Samsung has similar designs with the Quick Commands feature associated with its Bixby assistant.

Among the newly announced Siri Shortcuts is one from American Airlines that will let you summon flight updates by voice (“Hey Siri, flight update”).

Such updates are contextual: Before leaving your house, you can get the drive time to the airport along with a map. After checking in, you’ll receive an updated flight status with a map of the terminal showing the gate location, walking time to that gate and boarding time.

 

Another new shortcut, from Merriam Webster Dictionary, will let you ask Siri for the word of the day.

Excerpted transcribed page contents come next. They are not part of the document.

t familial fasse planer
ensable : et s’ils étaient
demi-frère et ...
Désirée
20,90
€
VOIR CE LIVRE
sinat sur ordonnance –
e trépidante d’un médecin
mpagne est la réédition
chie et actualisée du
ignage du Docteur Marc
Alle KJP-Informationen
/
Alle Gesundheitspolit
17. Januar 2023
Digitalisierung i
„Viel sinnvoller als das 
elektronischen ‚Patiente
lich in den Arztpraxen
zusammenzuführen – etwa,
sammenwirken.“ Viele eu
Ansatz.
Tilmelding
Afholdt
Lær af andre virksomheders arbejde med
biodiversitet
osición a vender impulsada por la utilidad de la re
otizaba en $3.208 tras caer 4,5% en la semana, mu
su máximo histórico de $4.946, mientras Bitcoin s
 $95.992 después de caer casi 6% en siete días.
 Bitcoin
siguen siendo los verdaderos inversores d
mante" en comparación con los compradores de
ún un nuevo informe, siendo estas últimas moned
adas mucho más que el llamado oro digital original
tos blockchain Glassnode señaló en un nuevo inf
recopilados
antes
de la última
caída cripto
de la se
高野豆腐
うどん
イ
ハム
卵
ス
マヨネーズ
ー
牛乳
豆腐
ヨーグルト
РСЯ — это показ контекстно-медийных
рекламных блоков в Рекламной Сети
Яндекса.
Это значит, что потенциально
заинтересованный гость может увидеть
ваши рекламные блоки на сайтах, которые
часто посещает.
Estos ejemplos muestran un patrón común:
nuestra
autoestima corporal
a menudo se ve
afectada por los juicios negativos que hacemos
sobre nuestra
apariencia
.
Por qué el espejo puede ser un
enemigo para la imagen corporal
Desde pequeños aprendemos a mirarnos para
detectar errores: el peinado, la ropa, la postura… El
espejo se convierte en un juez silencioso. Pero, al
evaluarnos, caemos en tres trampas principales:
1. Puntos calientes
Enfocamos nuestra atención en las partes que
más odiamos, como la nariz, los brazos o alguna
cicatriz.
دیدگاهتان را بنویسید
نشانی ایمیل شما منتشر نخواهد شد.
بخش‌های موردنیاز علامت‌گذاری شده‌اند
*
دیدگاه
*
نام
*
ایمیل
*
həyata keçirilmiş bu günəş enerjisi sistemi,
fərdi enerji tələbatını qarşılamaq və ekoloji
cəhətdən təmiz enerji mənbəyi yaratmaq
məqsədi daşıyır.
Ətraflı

A third new shortcut, from the Caviar local food delivery app, responds to commands such as “Hey Siri, order my usual pizza” or “Hey Siri, Caviar order status.”

Some of the Apple shortcuts integrate with some of your connected smart home appliances  For example, shortcuts tied to the Drop and Smarter apps will let you control coffee makers by voice.

Others shortcuts are meant to work with health devices you may use in conjunction with the iPhone. The Dexcom Continuous Glucose Monitoring System, for example, launched a shortcut that enables diabetics better manage glucose levels through their app (“Hey Siri, what’s my blood glucose?”).

Coming soon is a shortcut for ReSound hearing aids that will enable a person who is hard of hearing change the device settings, depending on the environment (“Hey Siri, restaurant mode.”) Building your own shortcuts To see which of your favorite apps have shortcut integrations, on your iPhone, visit Settings > Siri & Search > All Shortcuts.

To build your own shortcut, launch the Shortcuts app, and choose actions or building blocks, which are each of the basic steps that will make up your app. Apple presents a number of suggestions inside the app. For example, if you want to add a shortcut called Log Workout in conjunction with the Health app on your phone, you’d choose the type of activity (running, swimming, etc.), the duration, the calories burned or distance. You can then record the personalized phrase that would tell Siri to run the shortcut.

Inside the app you’ll also find a Gallery of premade Shortcuts that you might take advantage of.  Among the Morning Routine options, you’ll see, are shortcuts that let you know when to leave home so you won’t be late for work, as well as a brushing teeth timer that will make you sure you’re at it for a full two minutes.

 

Since shortcuts can be shared, you might want to pass that one along to your kids.